Aim of the exercise
Output the material from its first line to the line with "v(18.48, 32.94) *", both included, as a Markdown table with columns n and Line that holds each line and its row number. Leave out blank lines.

Stored data
[Begin]

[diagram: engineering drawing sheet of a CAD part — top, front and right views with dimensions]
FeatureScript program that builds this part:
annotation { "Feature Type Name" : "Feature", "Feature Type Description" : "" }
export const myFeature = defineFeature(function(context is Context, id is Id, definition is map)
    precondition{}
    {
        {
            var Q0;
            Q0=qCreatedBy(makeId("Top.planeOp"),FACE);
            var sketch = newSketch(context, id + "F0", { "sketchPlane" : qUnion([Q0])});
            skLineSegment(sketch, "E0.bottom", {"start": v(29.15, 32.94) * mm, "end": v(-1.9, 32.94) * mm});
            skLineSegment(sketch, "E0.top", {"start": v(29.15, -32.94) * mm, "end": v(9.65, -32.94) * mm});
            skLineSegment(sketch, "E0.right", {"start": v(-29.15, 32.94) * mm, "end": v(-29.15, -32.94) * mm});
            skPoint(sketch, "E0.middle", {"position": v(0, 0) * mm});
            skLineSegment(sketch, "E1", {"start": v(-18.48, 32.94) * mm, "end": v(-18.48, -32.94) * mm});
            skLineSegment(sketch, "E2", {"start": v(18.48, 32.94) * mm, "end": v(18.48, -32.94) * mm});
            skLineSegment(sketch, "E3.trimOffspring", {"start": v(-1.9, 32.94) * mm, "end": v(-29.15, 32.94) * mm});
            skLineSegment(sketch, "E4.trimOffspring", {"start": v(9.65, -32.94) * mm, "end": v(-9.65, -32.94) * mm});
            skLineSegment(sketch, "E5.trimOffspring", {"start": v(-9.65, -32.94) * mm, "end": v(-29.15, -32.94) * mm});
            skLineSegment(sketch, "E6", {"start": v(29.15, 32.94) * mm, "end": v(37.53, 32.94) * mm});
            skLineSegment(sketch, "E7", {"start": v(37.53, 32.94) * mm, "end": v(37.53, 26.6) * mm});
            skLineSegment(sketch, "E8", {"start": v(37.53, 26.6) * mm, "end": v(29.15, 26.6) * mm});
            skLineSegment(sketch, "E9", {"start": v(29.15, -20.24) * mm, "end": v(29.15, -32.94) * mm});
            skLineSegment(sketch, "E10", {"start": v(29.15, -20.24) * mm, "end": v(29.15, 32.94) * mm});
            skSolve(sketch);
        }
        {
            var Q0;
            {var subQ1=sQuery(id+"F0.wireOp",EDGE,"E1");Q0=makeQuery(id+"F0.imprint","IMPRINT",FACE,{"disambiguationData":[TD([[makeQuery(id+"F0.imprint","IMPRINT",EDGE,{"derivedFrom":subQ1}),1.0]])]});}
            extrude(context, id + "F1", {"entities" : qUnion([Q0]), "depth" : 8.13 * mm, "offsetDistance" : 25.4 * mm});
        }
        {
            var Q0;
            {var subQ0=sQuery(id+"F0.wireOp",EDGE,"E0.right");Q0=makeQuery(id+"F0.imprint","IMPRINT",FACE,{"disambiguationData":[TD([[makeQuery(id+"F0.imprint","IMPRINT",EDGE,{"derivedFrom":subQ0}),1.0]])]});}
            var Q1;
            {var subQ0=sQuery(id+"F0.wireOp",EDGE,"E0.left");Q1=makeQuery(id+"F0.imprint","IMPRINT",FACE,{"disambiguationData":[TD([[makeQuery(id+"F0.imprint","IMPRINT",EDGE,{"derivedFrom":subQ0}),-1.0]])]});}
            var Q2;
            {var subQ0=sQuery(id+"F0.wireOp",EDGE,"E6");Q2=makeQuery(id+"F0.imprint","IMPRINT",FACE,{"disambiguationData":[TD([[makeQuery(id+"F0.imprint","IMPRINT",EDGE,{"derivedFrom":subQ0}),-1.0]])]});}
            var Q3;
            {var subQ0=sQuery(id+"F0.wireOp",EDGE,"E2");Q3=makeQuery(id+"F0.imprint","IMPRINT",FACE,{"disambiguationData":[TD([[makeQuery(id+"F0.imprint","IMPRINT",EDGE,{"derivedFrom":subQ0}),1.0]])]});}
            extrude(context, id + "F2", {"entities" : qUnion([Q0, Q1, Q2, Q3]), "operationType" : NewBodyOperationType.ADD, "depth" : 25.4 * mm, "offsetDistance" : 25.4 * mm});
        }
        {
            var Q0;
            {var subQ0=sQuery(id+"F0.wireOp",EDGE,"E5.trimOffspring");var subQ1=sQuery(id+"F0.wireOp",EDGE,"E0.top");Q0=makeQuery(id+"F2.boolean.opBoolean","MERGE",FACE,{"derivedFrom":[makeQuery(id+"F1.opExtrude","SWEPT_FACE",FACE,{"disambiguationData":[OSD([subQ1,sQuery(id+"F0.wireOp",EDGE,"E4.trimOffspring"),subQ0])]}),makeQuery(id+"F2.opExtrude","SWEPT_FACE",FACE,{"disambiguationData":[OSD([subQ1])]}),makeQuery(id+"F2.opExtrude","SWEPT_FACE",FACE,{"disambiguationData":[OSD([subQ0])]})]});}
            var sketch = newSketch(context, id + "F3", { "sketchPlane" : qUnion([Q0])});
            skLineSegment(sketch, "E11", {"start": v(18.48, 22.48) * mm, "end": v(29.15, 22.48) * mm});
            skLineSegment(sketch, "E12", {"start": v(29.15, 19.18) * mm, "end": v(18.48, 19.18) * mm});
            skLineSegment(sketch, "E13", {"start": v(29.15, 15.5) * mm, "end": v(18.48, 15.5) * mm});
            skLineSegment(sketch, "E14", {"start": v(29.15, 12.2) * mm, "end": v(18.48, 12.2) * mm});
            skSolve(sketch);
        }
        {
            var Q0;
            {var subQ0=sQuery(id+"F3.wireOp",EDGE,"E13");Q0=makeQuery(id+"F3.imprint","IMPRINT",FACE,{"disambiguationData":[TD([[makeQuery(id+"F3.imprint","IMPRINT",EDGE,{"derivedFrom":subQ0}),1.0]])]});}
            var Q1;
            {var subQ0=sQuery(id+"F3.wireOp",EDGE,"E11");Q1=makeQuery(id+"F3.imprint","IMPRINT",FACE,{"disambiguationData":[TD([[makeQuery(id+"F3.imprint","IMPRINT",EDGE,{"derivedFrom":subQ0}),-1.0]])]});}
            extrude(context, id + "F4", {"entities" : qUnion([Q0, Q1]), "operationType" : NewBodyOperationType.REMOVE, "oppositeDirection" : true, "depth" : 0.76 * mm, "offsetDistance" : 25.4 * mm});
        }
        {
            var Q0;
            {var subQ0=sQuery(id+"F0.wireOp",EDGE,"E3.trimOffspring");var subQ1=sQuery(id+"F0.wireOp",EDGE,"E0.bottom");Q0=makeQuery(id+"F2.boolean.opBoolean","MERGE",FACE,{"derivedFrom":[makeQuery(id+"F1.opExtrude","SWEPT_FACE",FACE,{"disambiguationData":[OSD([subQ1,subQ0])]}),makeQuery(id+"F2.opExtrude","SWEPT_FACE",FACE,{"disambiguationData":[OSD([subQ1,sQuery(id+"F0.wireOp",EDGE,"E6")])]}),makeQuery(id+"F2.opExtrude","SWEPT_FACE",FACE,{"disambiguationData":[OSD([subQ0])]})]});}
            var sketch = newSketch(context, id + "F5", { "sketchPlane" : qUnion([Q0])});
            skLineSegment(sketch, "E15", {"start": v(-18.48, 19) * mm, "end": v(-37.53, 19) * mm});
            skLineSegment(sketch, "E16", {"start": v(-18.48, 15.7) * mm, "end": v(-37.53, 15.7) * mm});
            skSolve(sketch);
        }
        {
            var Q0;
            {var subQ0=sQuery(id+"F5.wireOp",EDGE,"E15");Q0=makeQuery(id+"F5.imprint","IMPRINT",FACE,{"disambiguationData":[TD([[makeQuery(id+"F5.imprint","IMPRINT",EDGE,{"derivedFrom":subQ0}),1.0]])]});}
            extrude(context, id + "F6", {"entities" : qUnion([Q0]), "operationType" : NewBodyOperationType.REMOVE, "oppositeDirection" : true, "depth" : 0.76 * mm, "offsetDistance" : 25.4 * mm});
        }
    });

[End]

Result
| n | Line |
|---|---|
| 1 | [diagram: engineering drawing sheet of a CAD part — top, front and right views with dimensions] |
| 2 | FeatureScript program that builds this part: |
| 3 | annotation { "Feature Type Name" : "Feature", "Feature Type Description" : "" } |
| 4 | export const myFeature = defineFeature(function(context is Context, id is Id, definition is map) |
| 5 |     precondition{} |
| 6 |     { |
| 7 |         { |
| 8 |             var Q0; |
| 9 |             Q0=qCreatedBy(makeId("Top.planeOp"),FACE); |
| 10 |             var sketch = newSketch(context, id + "F0", { "sketchPlane" : qUnion([Q0])}); |
| 11 |             skLineSegment(sketch, "E0.bottom", {"start": v(29.15, 32.94) * mm, "end": v(-1.9, 32.94) * mm}); |
| 12 |             skLineSegment(sketch, "E0.top", {"start": v(29.15, -32.94) * mm, "end": v(9.65, -32.94) * mm}); |
| 13 |             skLineSegment(sketch, "E0.right", {"start": v(-29.15, 32.94) * mm, "end": v(-29.15, -32.94) * mm}); |
| 14 |             skPoint(sketch, "E0.middle", {"position": v(0, 0) * mm}); |
| 15 |             skLineSegment(sketch, "E1", {"start": v(-18.48, 32.94) * mm, "end": v(-18.48, -32.94) * mm}); |
| 16 |             skLineSegment(sketch, "E2", {"start": v(18.48, 32.94) * mm, "end": v(18.48, -32.94) * mm}); |